» **Exercise objective**
From the entries, copy every line that carries the string "créer".

» **Data records**
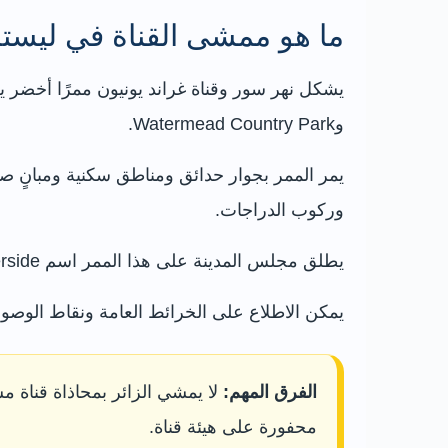
ما هو ممشى القناة في ليست
وWatermead Country Park.
يمر الممر بجوار حدائق ومناطق سكنية ومبانٍ ص
وركوب الدراجات.
يطلق مجلس المدينة على هذا الممر اسم Leicester Riverside، وهو شريط من الحدائق والمناطق الطبيعية والمعالم التاريخية يمتد لنحو ثمانية أميال.
يمكن الاطلاع على الخرائط العامة ونقاط الوصو
الفرق المهم:
لا يمشي الزائر بمحاذاة قناة 
محفورة على هيئة قناة.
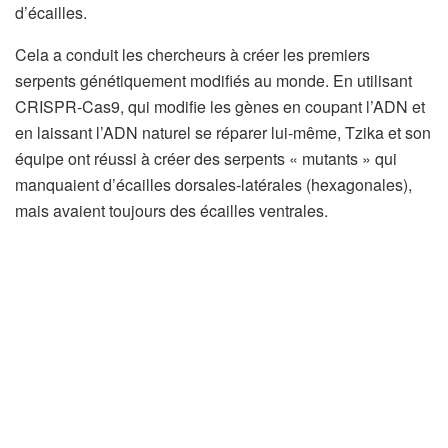
d’écailles.
Cela a conduit les chercheurs à créer les premiers
serpents génétiquement modifiés au monde. En utilisant
CRISPR-Cas9, qui modifie les gènes en coupant l’ADN et
en laissant l’ADN naturel se réparer lui-même, Tzika et son
équipe ont réussi à créer des serpents « mutants » qui
manquaient d’écailles dorsales-latérales (hexagonales),
mais avaient toujours des écailles ventrales.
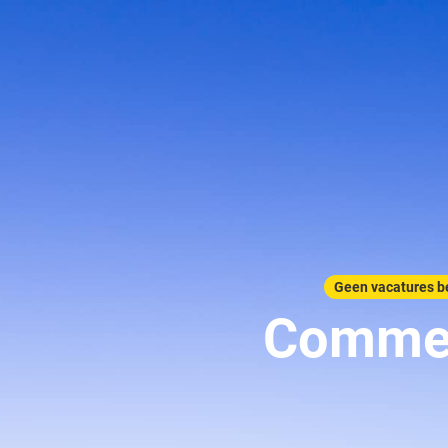
Geen vacatures b
Commer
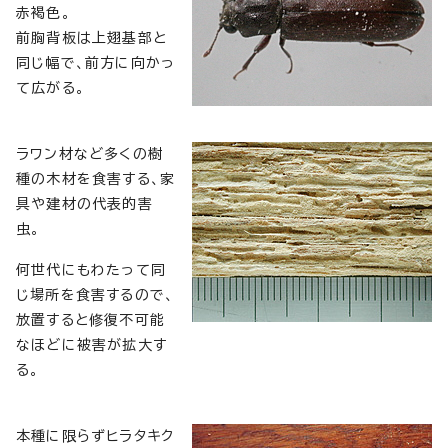
赤褐色。
前胸背板は上翅基部と
同じ幅で、前方に向かっ
て広がる。
ラワン材など多くの樹
種の木材を食害する、家
具や建材の代表的害
虫。
何世代にもわたって同
じ場所を食害するので、
放置すると修復不可能
なほどに被害が拡大す
る。
本種に限らずヒラタキク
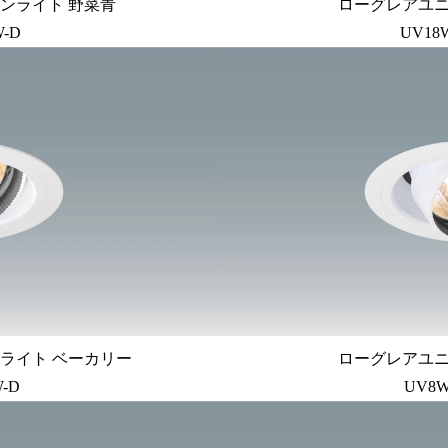
ンライト 野菜青
ローグレアユ
W-D
UV18
ライト ベーカリー
ローグレアユ
W-D
UV8W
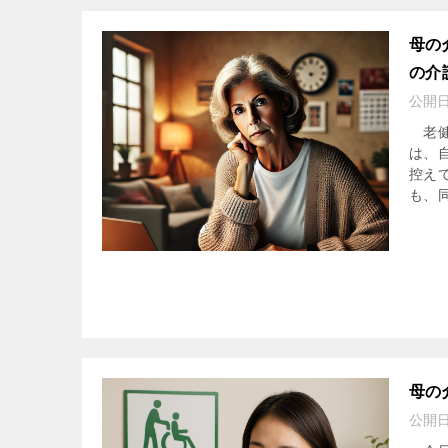
母の
の介
公開
老健
は、
控え
も、同
母の
公開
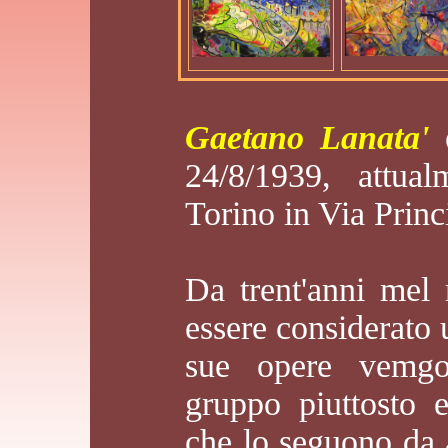
Gaetano Lanata'
e
24/8/1939, attua
Torino in Via Prin
Da trent'anni mel 
essere considerato 
sue opere vemgo
gruppo piuttosto e
che lo seguono da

» **Reply**
Cela a conduit les chercheurs à créer les premiers
équipe ont réussi à créer des serpents « mutants » qui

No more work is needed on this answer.